Pourquoi soumettons-nous nos lampes de salle de bains à des tests extrêmes ?
Pour être honnête : les salles de bains représentent un véritable cauchemar pour les appareils électroniques. Il y a beaucoup de vapeur, des éclaboussures d’eau à tout moment, et des fluctuations de température si importantes que la plupart des éléments chauffants finissent par tomber en panne. Si une lampe n’a pas été conçue spécifiquement pour affronter ces conditions difficiles, ses joints se fissurent, ses filaments s’oxydent, et l’appareil finit par ne plus fonctionner après quelques semaines. Nous avons déjà vu ça arriver. C’est pourquoi nous ne nous contentons pas d’espérer que nos lampes soient fiables. Nous utilisons des tests de vieillissement sous humidité pour voir si elles peuvent résister avant même qu’elles ne quittent notre entrepôt.
La lutte contre l’humidité
La vapeur d’eau est en fait un ennemi silencieux du verre de quartz et des contacts électriques. Une lampe halogène fonctionne bien dans le salon… mais dans une salle de bains ? Elle est constamment exposée à de la condensation. Lorsque l’humidité pénètre dans l’appareil, elle endommage les joints. Cela provoque ce qu’on appelle le “creepage”, où l’électricité commence à circuler à travers l’isolation. Et c’est ainsi que des courts-circuits surviennent. Pour éviter cela, nous soumettons nos lampes à des tests en environnement contrôlé. Nous augmentons l’humidité à 95 % et faisons varier la température sans cesse. Nous cherchons le moindre défaut. Si un joint échoue ou si l’humidité pénètre dans les câbles, nous le détectons ici, et non chez le client.
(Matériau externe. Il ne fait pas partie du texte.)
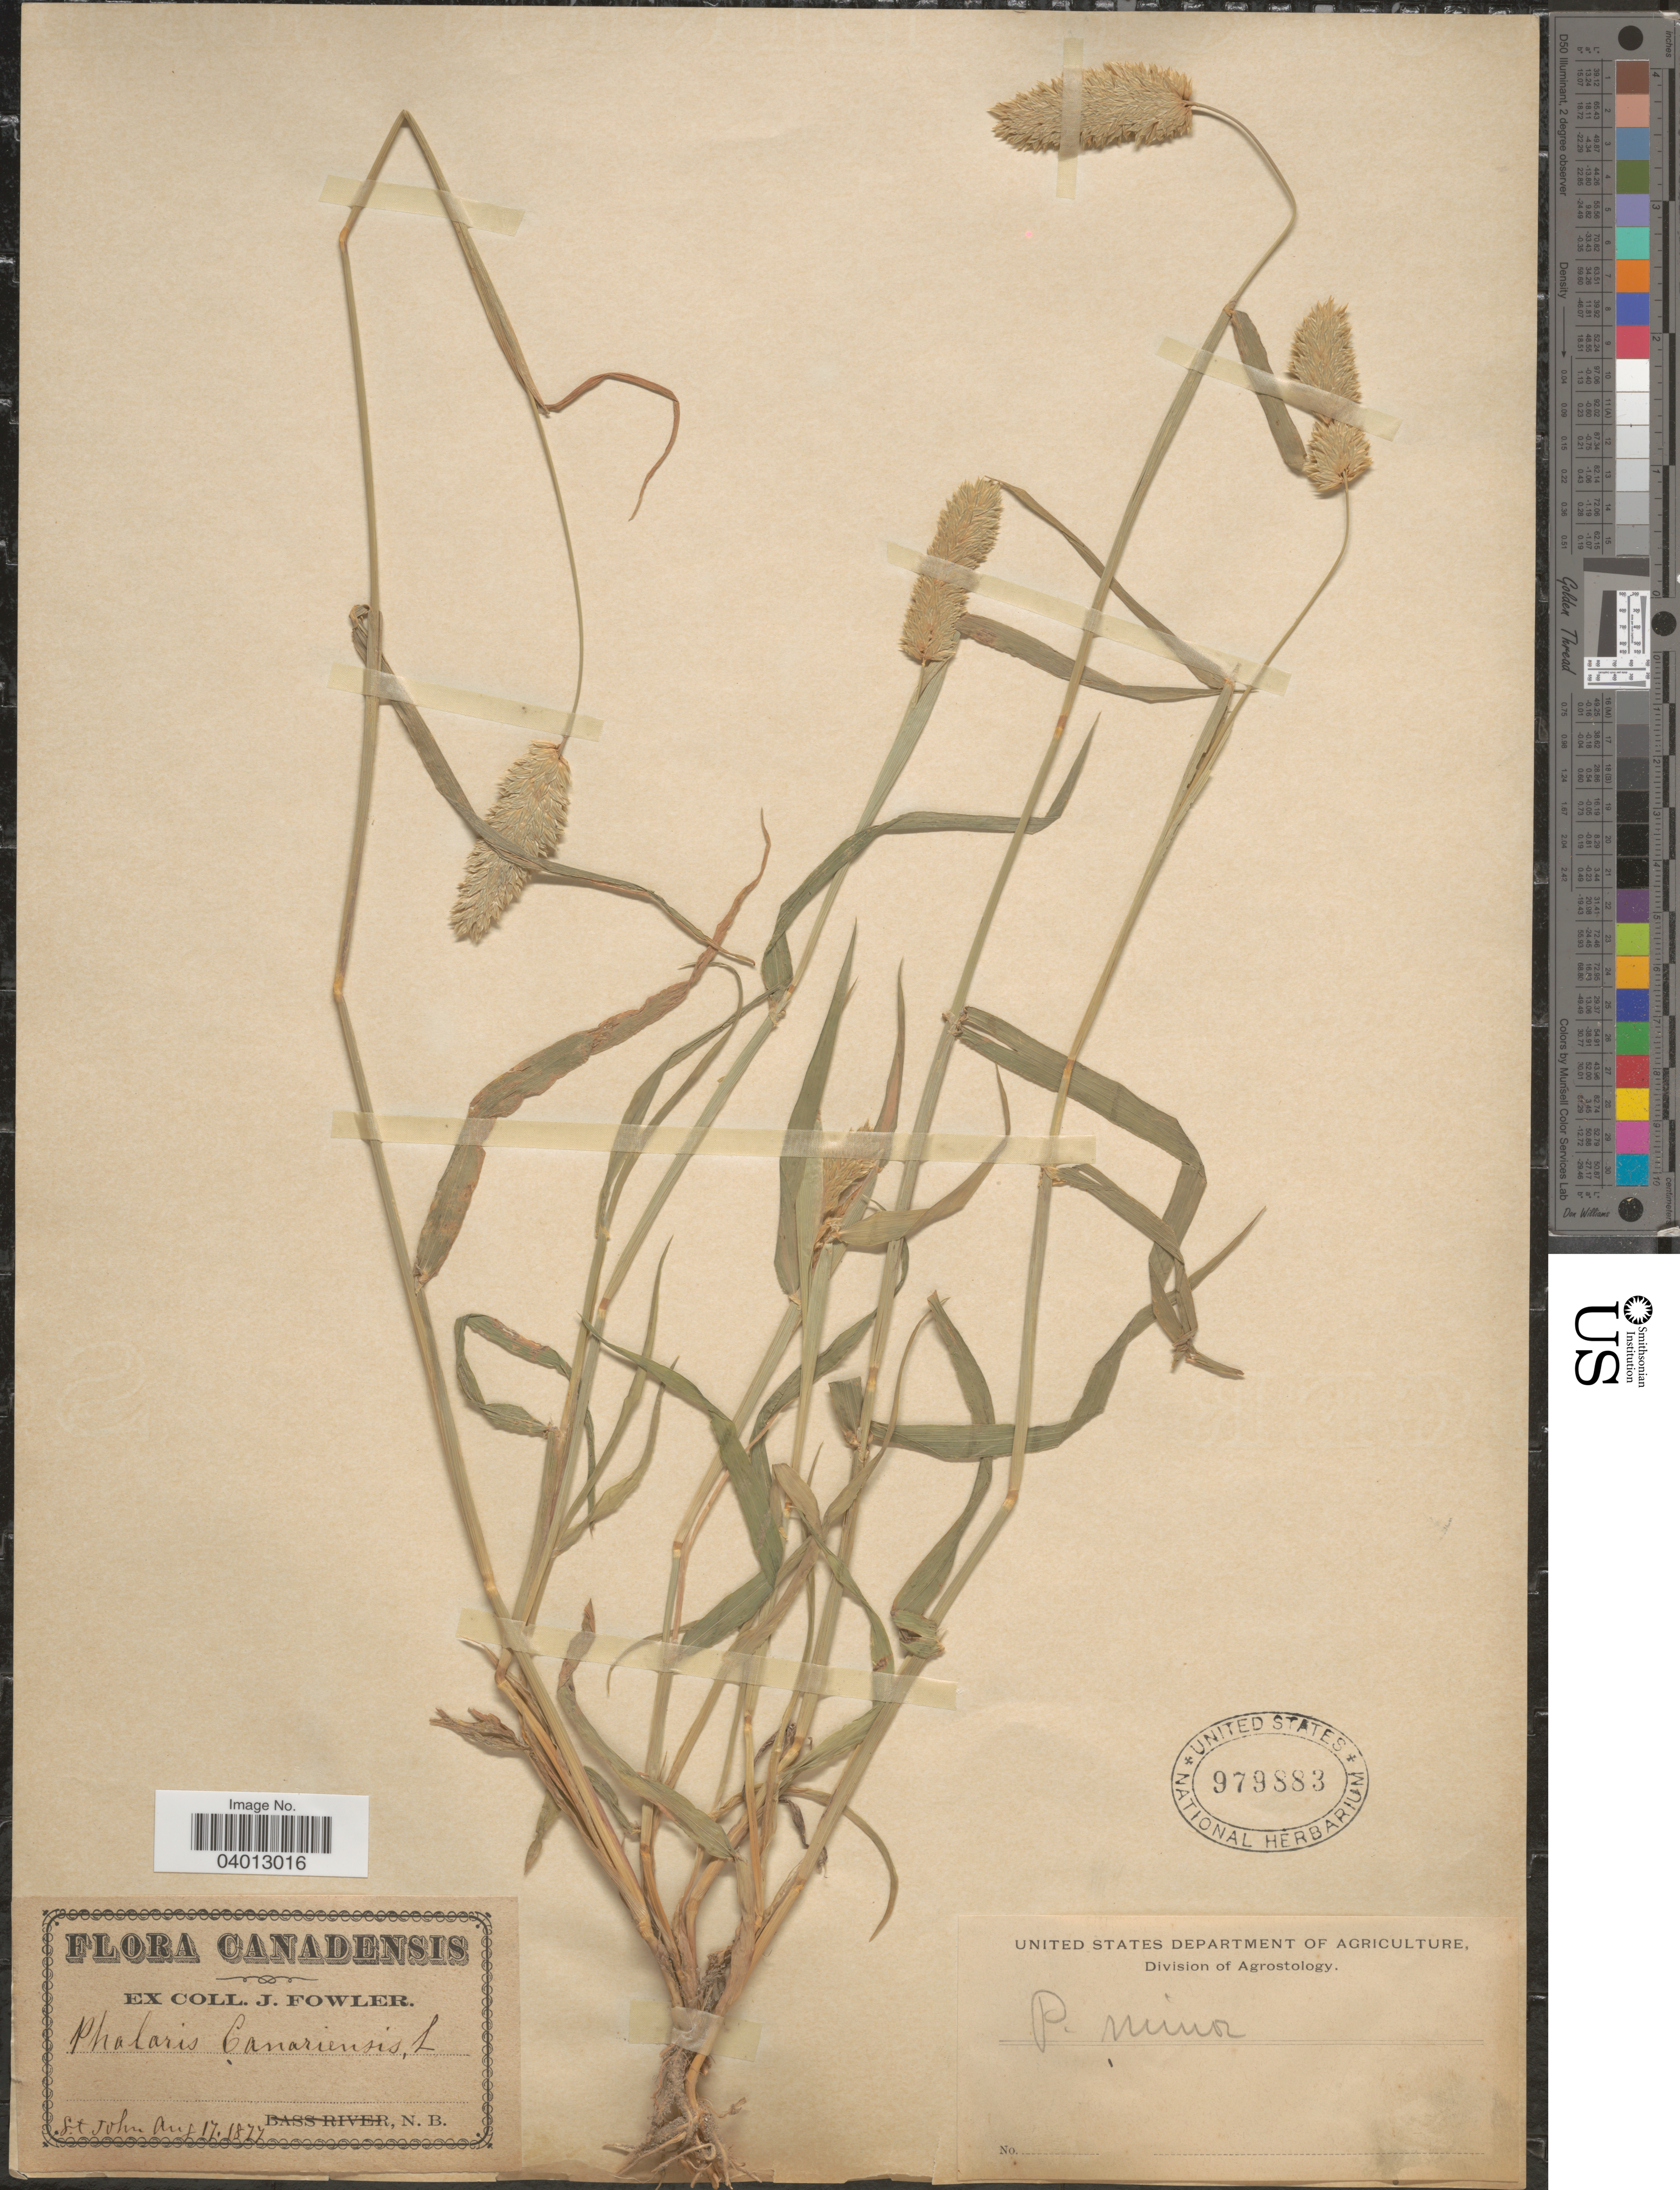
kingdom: Plantae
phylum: Tracheophyta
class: Liliopsida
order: Poales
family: Poaceae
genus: Phalaris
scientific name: Phalaris minor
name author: Retz.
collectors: J. Fowler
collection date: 1877-08-17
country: Canada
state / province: New Brunswick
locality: St. John.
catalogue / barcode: US 979883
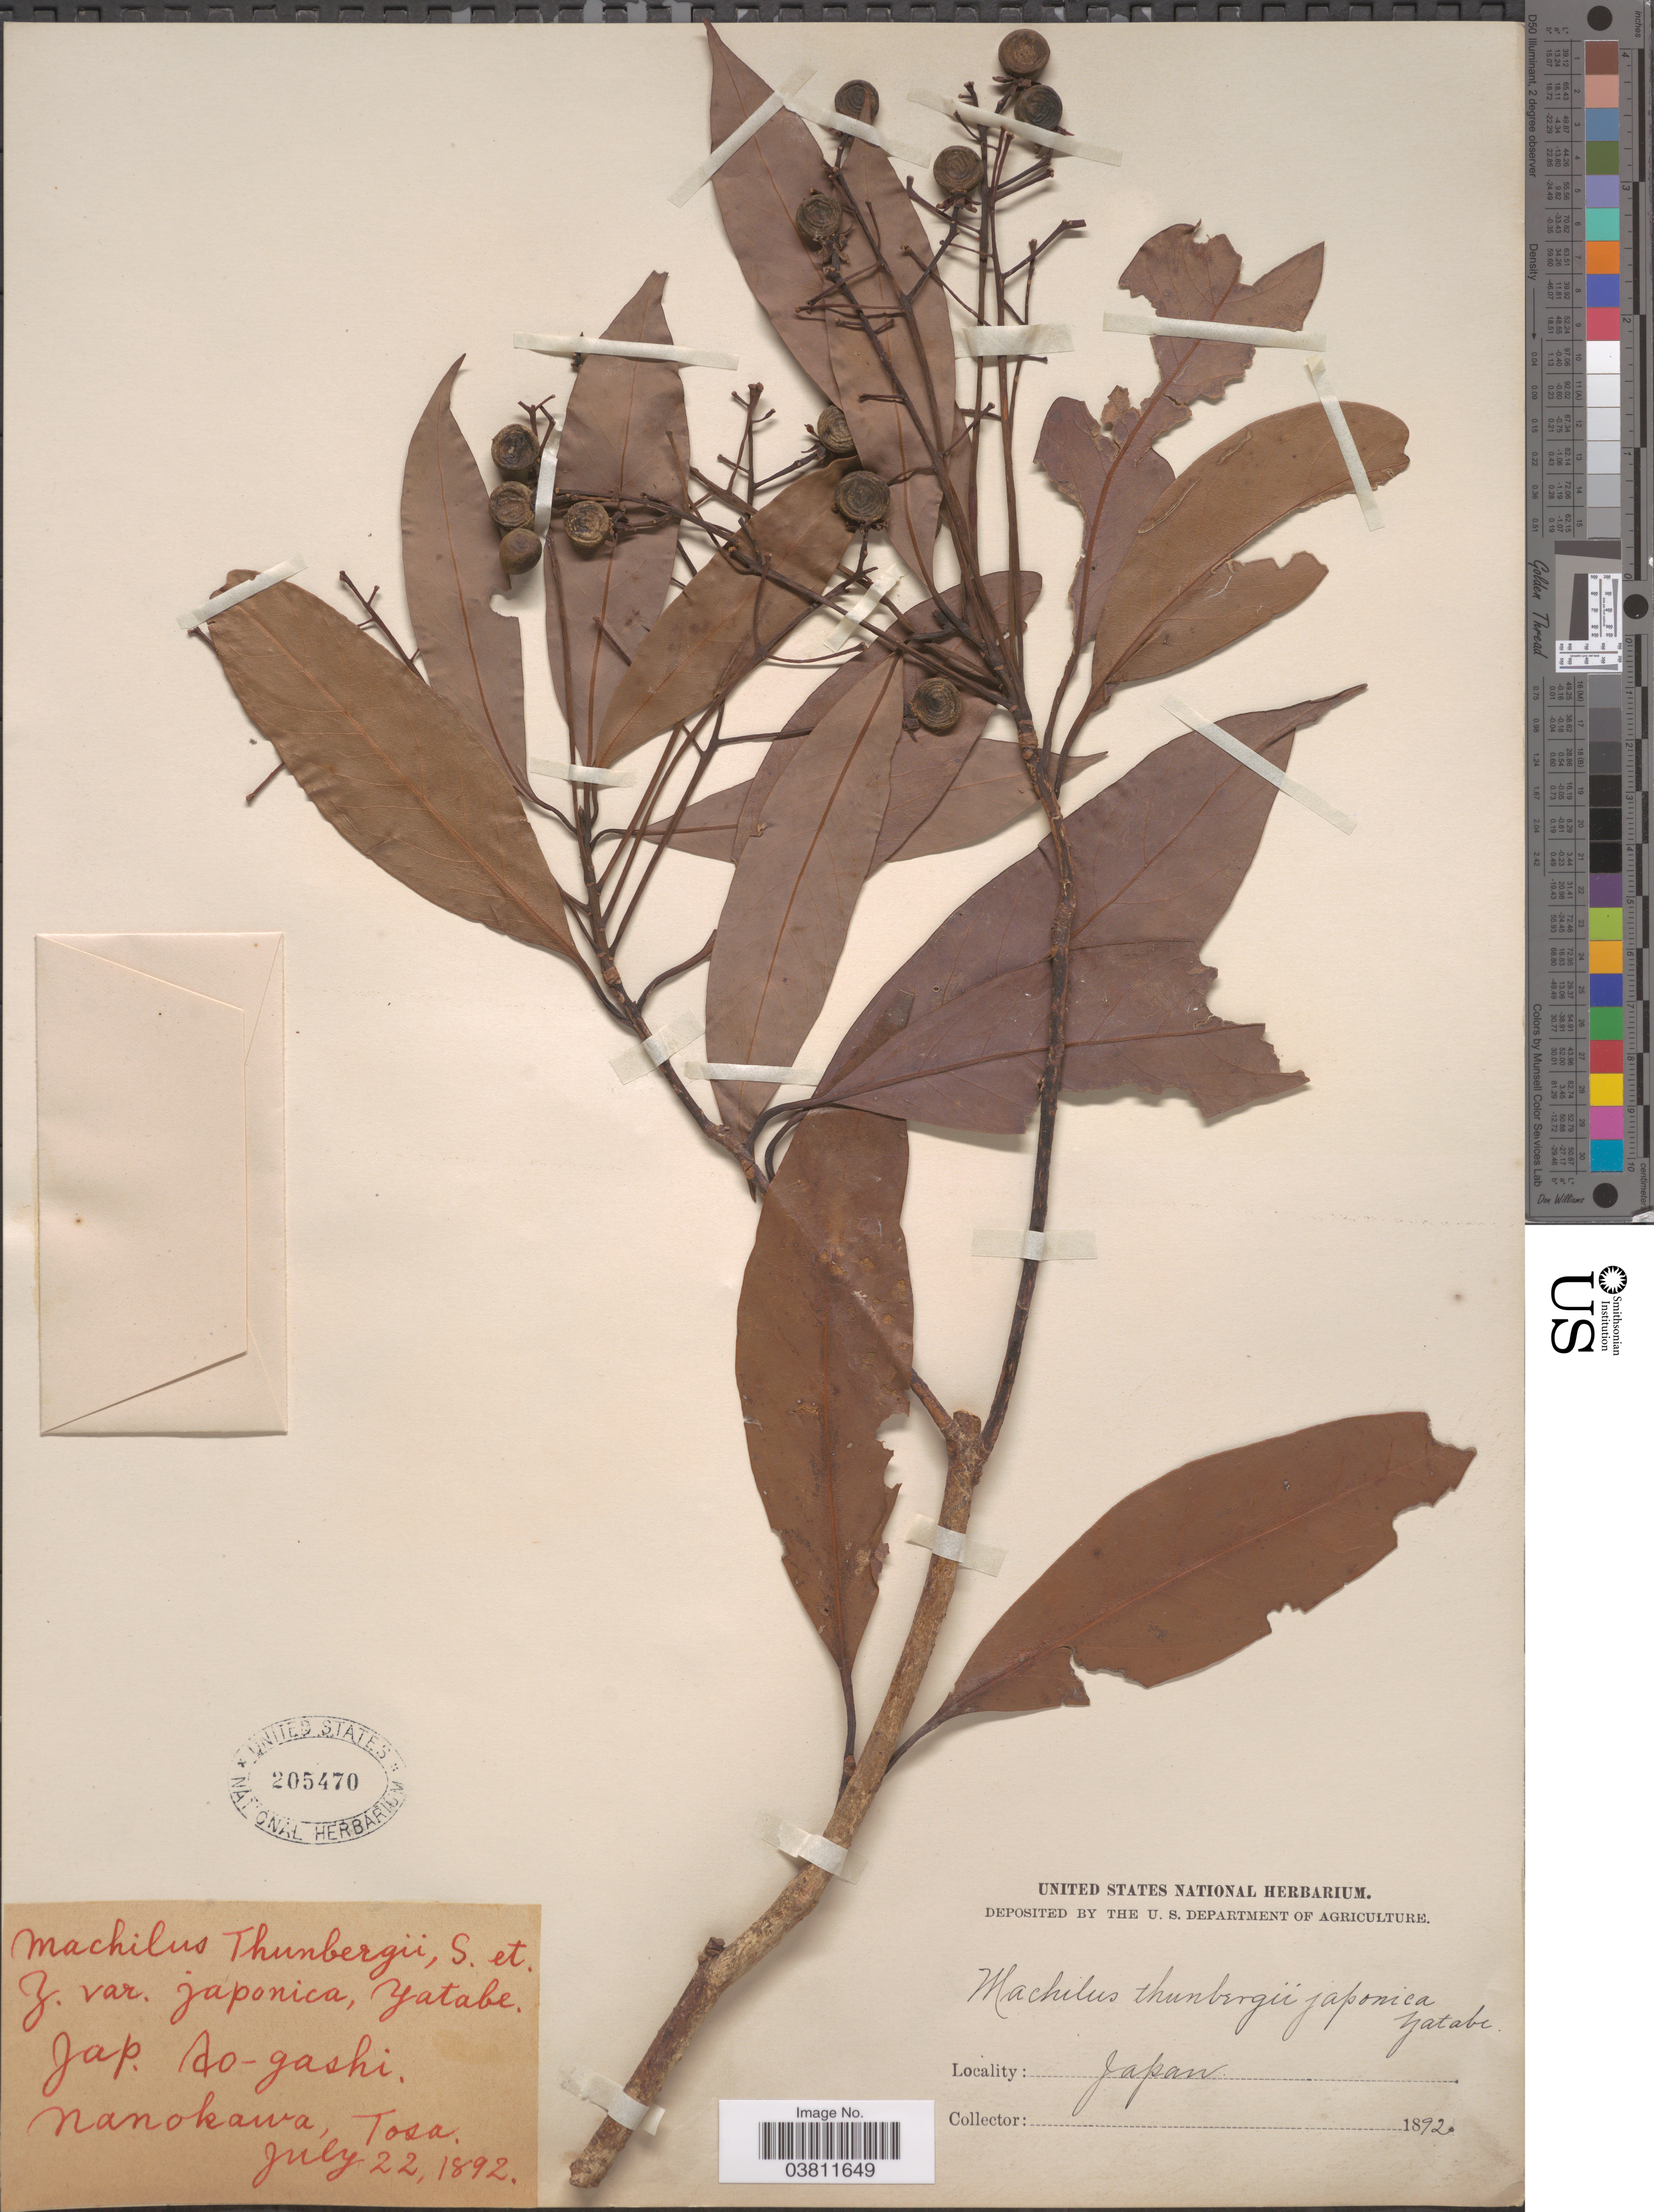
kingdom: Plantae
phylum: Tracheophyta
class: Magnoliopsida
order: Laurales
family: Lauraceae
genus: Machilus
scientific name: Machilus japonica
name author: Siebold & Zucc.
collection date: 1892-07-22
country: Japan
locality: Nanokawa, Tosa.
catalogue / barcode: US 205470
Un investissement à long terme
Passer un simple test de résistance à l’eau, c’est une chose. Mais tenir pendant des années, c’en est une autre. Ce que nous cherchons vraiment, c’est à vérifier si les matériaux peuvent résister à la fatigue thermique. Le tube en quartz se dilate quand il fait chaud et se contracte quand il refroidit. Après de nombreuses cycles, des fissures microscopiques apparaissent. Dans une salle de bains humide, l’eau trouve ces fissures et y pénètre. Nous passons des centaines d’heures à surveiller la puissance de sortie de la lampe. Si sa puissance diminue ne serait-ce que légèrement, nous savons que les joints sont endommagés. C’est un équilibre délicat : si les joints sont trop serrés, la lampe surchauffe ; s’ils sont trop lâches, il y a des fuites. Nous passons beaucoup de temps à trouver cet équilibre afin que la lampe reste sèche sans se détruire.
Conçues pour le monde réel
Personne ne veut payer un technicien pour qu’il vienne changer une ampoule tous les six mois. En soumettant ces lampes à des tests accélérés, nous nous assurons que leurs matériaux peuvent vraiment résister aux conditions difficiles. Si une lampe arrive à survivre à nos tests, elle pourra certainement faire face à tout ce que votre client peut lui infliger dans sa salle de bains.